De hecho, la cuestión de la identidad nacional es tan compleja y rica que requiere otros recursos sinápticos, lo que implicaría considerar múltiples factores científicos e intelectuales que las personas con poca capacidad de atención tienden a ignorar. Consideremos algunos de ellos.

La construcción de naciones fue una condición necesaria para el surgimiento de las democracias: no hay democracia sin un Estado-nación, porque no es posible tomar decisiones con reglas democráticas sin una cultura ampliamente compartida. Y esta cultura compartida presupone una serie de elementos —como la historia, el idioma, las costumbres— que resultan de procesos de sociabilidad natural.

Contrariamente a la ilusión racionalista, no somos seres fragmentados que elegimos racionalmente el espacio cultural al que queremos pertenecer: nos convertimos en individuos a partir de un espacio cultural. El trabajo de Yasuko Minoura revela que existe un rango de edad definido para la formación de esta identidad cultural, cuyo momento crucial se sitúa entre los 9 y los 14 años. Esto significa que si un niño es llevado a otro espacio cultural mucho antes de los 14 años, tenderá a adoptar e integrar los valores del nuevo espacio cultural; pero después de ese límite máximo, la identidad del inmigrante siempre estará, como mucho, dividida, y cuanto mayor sea la edad, menos probable será que una nueva cultura se inscriba en nuestra identidad.

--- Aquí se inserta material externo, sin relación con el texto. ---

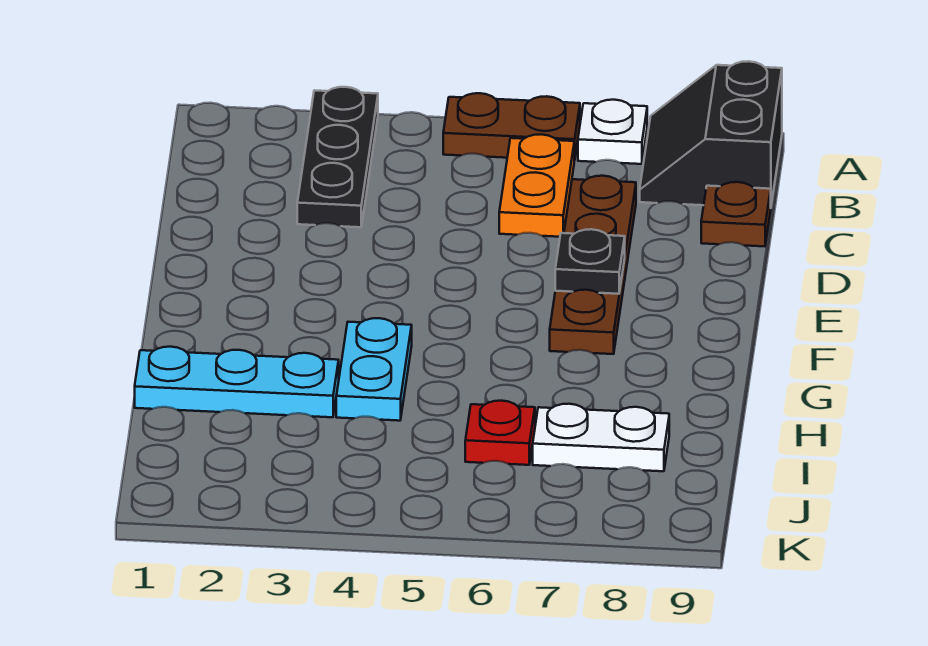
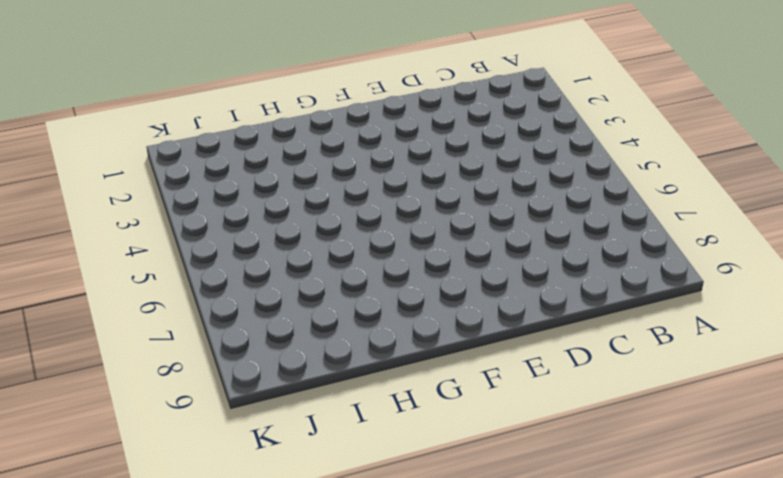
none -> black plate A3:C3 level 1
none -> brown plate A5:A6 level 1
none -> white plate A7 level 1

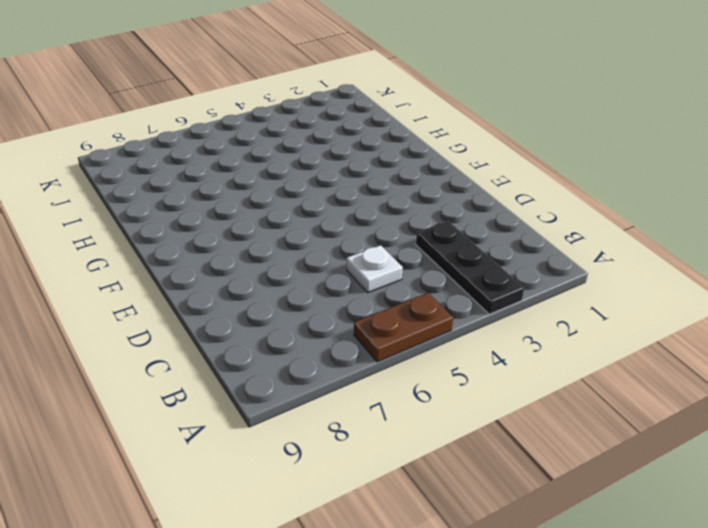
white plate C5 level 1 -> white plate A7 level 1
none -> black slope A8:B9 level 1 top 9
none -> orange plate B6:C6 level 1
none -> brown plate C7:F7 level 1

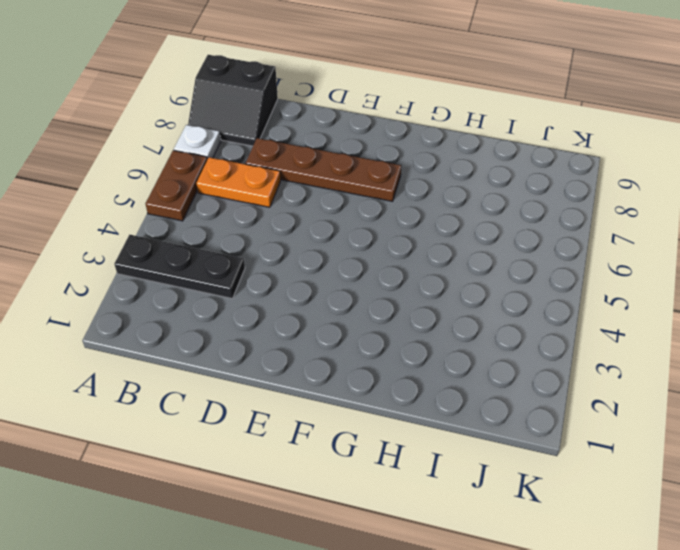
none -> brown plate C9 level 1
none -> cyan plate G4:H4 level 1
none -> cyan plate H1:H3 level 1

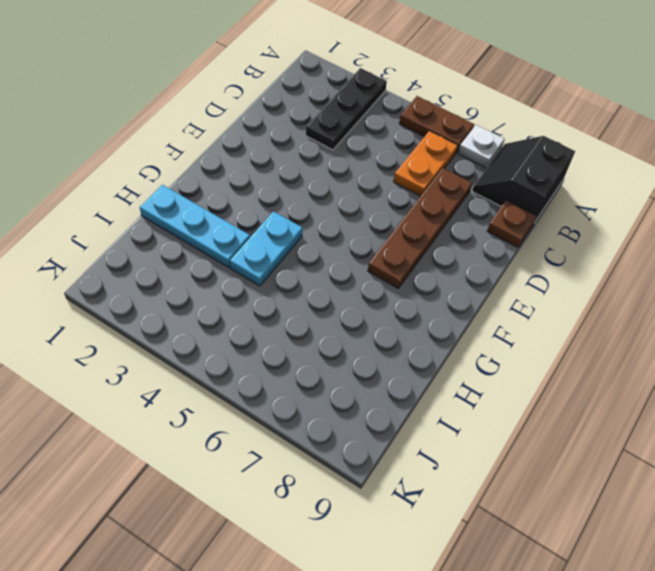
none -> red plate I6 level 1
none -> white plate I7:I8 level 1
none -> black plate E7 level 2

Esta información nos ayuda a comprender qué nos hace portugueses, ingleses o indios: la inmersión cultural en ese período clave es fundamental y, a partir de ese momento, todas las demás culturas se ven desde fuera, como sabemos al hablar con un adulto que ha vivido en Portugal, incluso durante muchos años: puede que se sientan cada vez más cerca de la cultura portuguesa, pero existe una sensación de alteridad que nunca se supera. O con nuestros emigrantes, que repiten la experiencia a la inversa.

Ningún documento escrito cambia esta realidad. Y aunque la comunidad puede reconocer excepcionalmente la ciudadanía a alguien de fuera, sabemos que se trata de una condición diferente.

La idea de un universalismo portugués es poéticamente interesante y quizá haya tenido su momento histórico, pero es biológicamente errónea y políticamente inútil ante los nuevos desafíos: lo universal reside en que todos los hombres se organizan en comunidades morales, distintas entre sí, y se comprometen con ellas, sabiendo que su supervivencia depende de ello. Por eso estamos dispuestos a sacrificarnos por ello y sentimos una elevación espiritual derivada de este compromiso colectivo: en una comunidad, nos convertimos en algo más que este cuerpo que envejece y desaparece, y esto nos conecta con algo superior.

Cuando los paracaidistas desfilaron ante el presidente de la República, la televisión mostró a un Marcelo emocionado . Muchos portugueses sintieron lo mismo. Y las razones son biológicas: estas emociones de pertenencia a un grupo, a nuestro grupo , se desencadenan por el uniforme similar, por el movimiento sincronizado, por las voces que cantan al unísono. Y no hay nada malo en eso; al contrario, nos eleva porque dejamos de ser seres insignificantes que buscan reconocimiento social en internet. Lo que está mal es decir delante de estos jóvenes, dispuestos a morir por la Patria, que nadie puede decir que es más portugués. Yo no tendría ese descaro.